**WHAT TO DO**.
When you reach the line that contains "Numbers: x, y, z, sx, sy, sz, roll, pitch, yaw. Example" in the data below, start reproducing lines exactly, and stop after the line that contains "1. black ring".

**INPUT FOR THIS TASK**.
- Opening Delimiter -
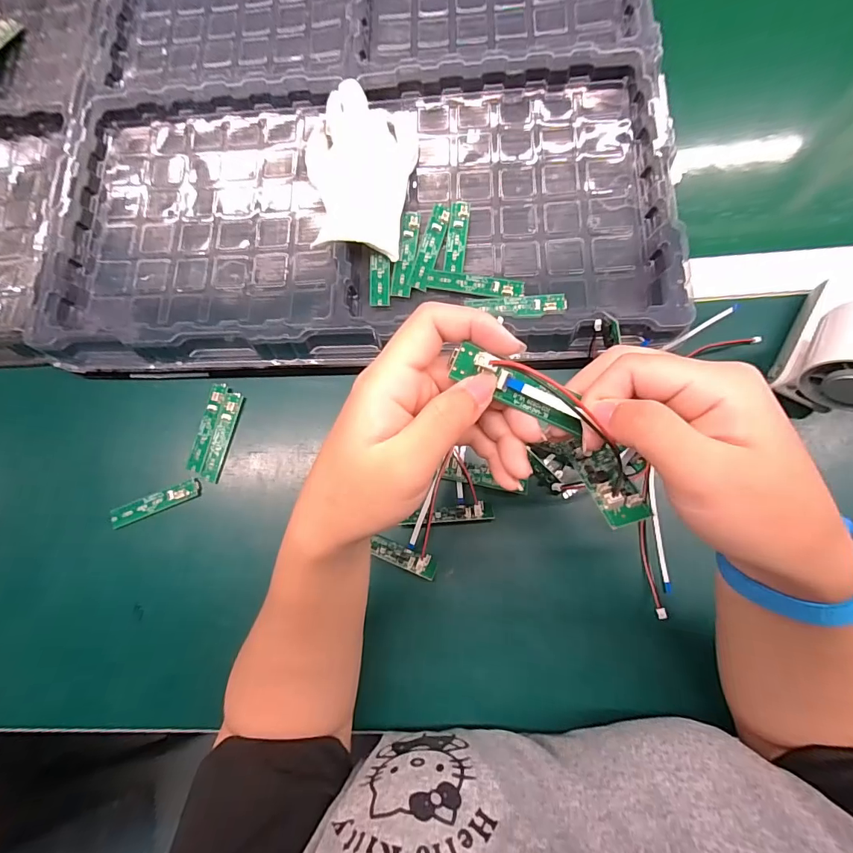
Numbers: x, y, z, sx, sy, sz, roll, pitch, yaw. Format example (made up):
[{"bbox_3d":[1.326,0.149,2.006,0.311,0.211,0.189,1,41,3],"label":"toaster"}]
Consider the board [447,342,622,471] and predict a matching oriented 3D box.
[{"bbox_3d":[0.043,-0.017,0.187,0.064,0.008,0.017,26,84,-14],"label":"board"}]

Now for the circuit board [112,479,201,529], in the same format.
[{"bbox_3d":[-0.246,0.070,0.391,0.085,0.009,0.018,-22,76,0],"label":"circuit board"}]

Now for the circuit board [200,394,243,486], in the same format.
[{"bbox_3d":[-0.190,0.010,0.397,0.015,0.006,0.082,13,79,8],"label":"circuit board"}]

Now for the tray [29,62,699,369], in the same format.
[{"bbox_3d":[-0.069,-0.198,0.392,0.551,0.045,0.282,-1,77,5],"label":"tray"}]

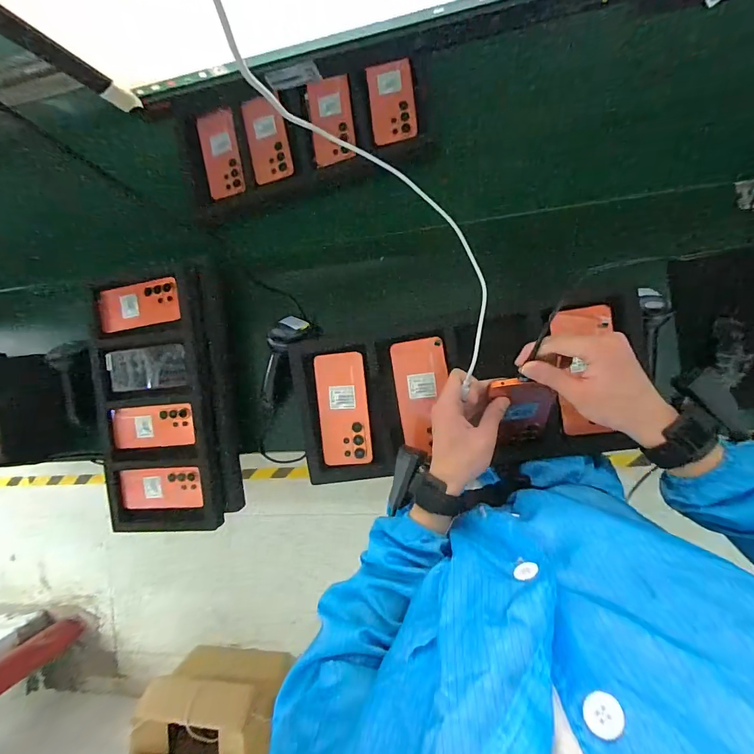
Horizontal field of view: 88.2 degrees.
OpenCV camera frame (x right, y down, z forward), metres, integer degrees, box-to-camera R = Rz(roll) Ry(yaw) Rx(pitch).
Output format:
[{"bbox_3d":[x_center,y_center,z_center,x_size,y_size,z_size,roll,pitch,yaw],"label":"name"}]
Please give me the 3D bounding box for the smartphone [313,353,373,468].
[{"bbox_3d":[-0.052,0.050,0.599,0.077,0.006,0.169,-5,90,11],"label":"smartphone"}]

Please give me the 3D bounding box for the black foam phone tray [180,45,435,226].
[{"bbox_3d":[-0.169,-0.452,0.721,0.515,0.045,0.208,-13,89,11],"label":"black foam phone tray"}]

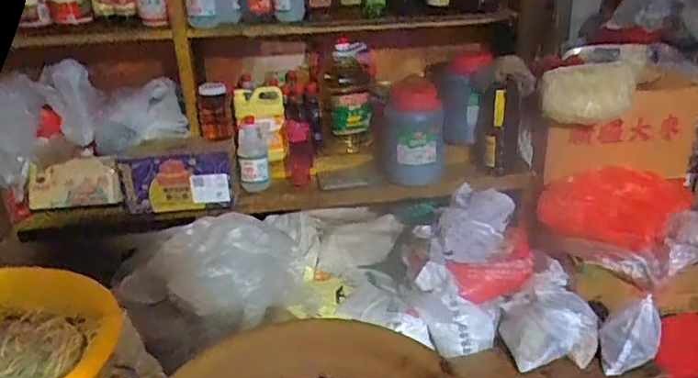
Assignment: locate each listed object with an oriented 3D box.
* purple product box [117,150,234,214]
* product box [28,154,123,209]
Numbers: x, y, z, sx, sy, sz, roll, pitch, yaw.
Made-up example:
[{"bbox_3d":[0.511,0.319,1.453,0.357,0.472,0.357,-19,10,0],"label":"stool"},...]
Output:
[{"bbox_3d":[-0.490,-0.019,1.642,0.298,0.149,0.059,-4,25,-2],"label":"purple product box"},{"bbox_3d":[-0.749,-0.014,1.566,0.233,0.122,0.045,-6,25,-7],"label":"product box"}]

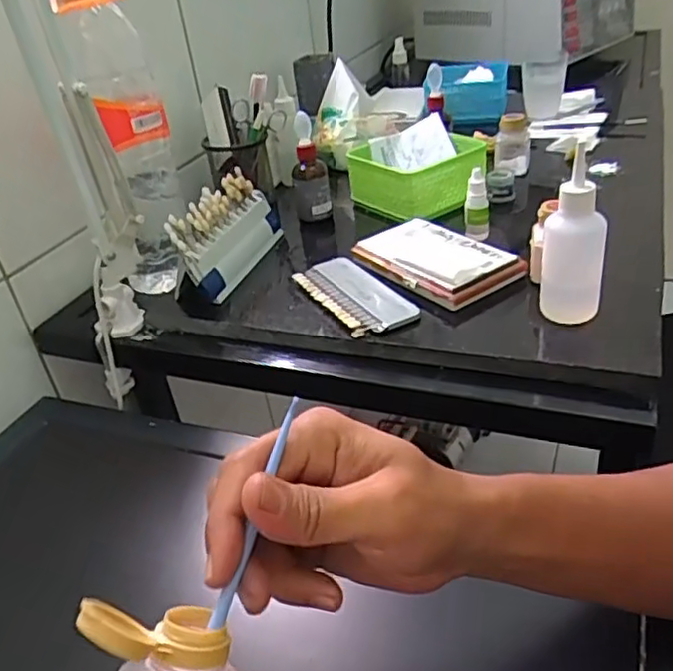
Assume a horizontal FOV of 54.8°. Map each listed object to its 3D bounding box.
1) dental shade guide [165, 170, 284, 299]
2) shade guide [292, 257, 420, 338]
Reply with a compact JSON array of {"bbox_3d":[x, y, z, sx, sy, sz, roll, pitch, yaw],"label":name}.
[{"bbox_3d":[-0.114,-0.108,0.704,0.042,0.096,0.183,7,35,21],"label":"dental shade guide"},{"bbox_3d":[0.016,-0.038,0.632,0.065,0.015,0.147,-22,35,-21],"label":"shade guide"}]

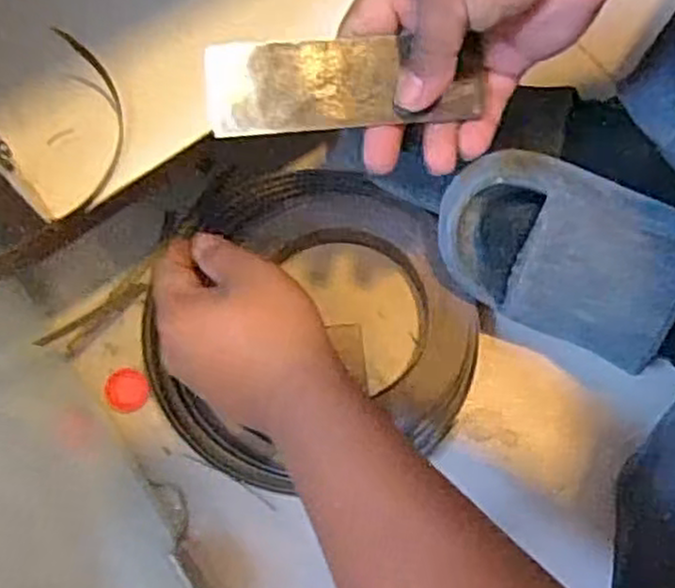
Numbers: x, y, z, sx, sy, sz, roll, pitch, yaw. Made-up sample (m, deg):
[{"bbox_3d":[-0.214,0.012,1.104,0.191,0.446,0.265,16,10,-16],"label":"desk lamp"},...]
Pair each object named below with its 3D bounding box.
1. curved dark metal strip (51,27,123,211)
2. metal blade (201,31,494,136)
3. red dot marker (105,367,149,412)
[{"bbox_3d":[-0.137,-0.102,0.436,0.010,0.038,0.099,-1,100,32],"label":"curved dark metal strip"},{"bbox_3d":[0.004,-0.101,0.364,0.131,0.008,0.042,-4,95,-6],"label":"metal blade"},{"bbox_3d":[-0.151,0.069,0.535,0.030,0.006,0.030,0,72,1],"label":"red dot marker"}]

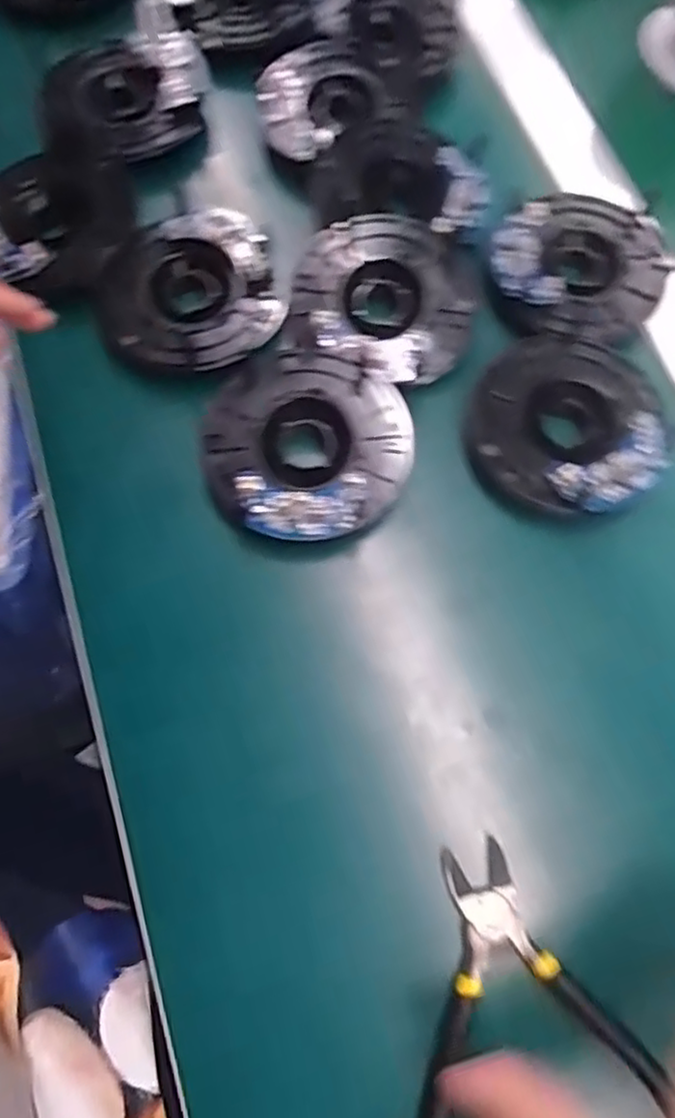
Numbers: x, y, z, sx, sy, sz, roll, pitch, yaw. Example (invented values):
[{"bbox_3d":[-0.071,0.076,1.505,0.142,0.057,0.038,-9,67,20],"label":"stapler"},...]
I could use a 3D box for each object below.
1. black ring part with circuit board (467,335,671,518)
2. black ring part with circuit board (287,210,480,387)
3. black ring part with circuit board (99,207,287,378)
[{"bbox_3d":[0.119,-0.073,0.345,0.095,0.017,0.100,0,71,0],"label":"black ring part with circuit board"},{"bbox_3d":[0.027,-0.146,0.364,0.099,0.015,0.095,0,71,0],"label":"black ring part with circuit board"},{"bbox_3d":[-0.082,-0.148,0.367,0.095,0.017,0.094,0,71,0],"label":"black ring part with circuit board"}]

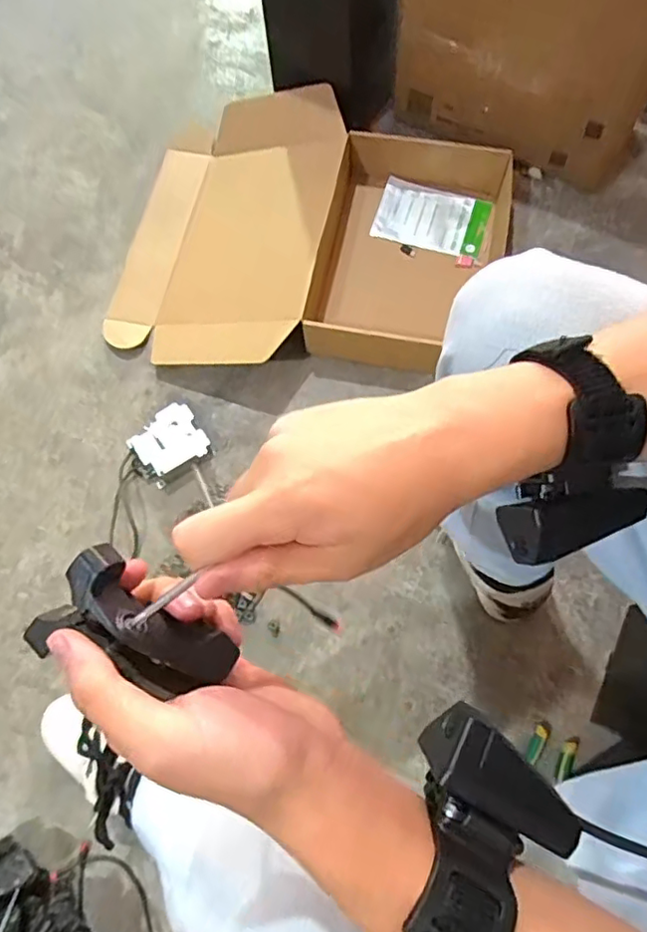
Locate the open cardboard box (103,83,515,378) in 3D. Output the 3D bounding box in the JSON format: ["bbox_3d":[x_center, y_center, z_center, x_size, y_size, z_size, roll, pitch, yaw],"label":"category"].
[{"bbox_3d":[-0.032,-0.346,0.936,0.578,0.095,0.480,16,73,6],"label":"open cardboard box"}]

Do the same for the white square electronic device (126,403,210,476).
[{"bbox_3d":[-0.223,-0.035,0.863,0.097,0.034,0.097,-37,75,-10],"label":"white square electronic device"}]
- Closing Delimiter -
**SOLVED PROBLEM**.
Numbers: x, y, z, sx, sy, sz, roll, pitch, yaw. Example (invented values):
[{"bbox_3d":[-0.071,0.076,1.505,0.142,0.057,0.038,-9,67,20],"label":"stapler"},...]
I could use a 3D box for each object below.
1. black ring part with circuit board (467,335,671,518)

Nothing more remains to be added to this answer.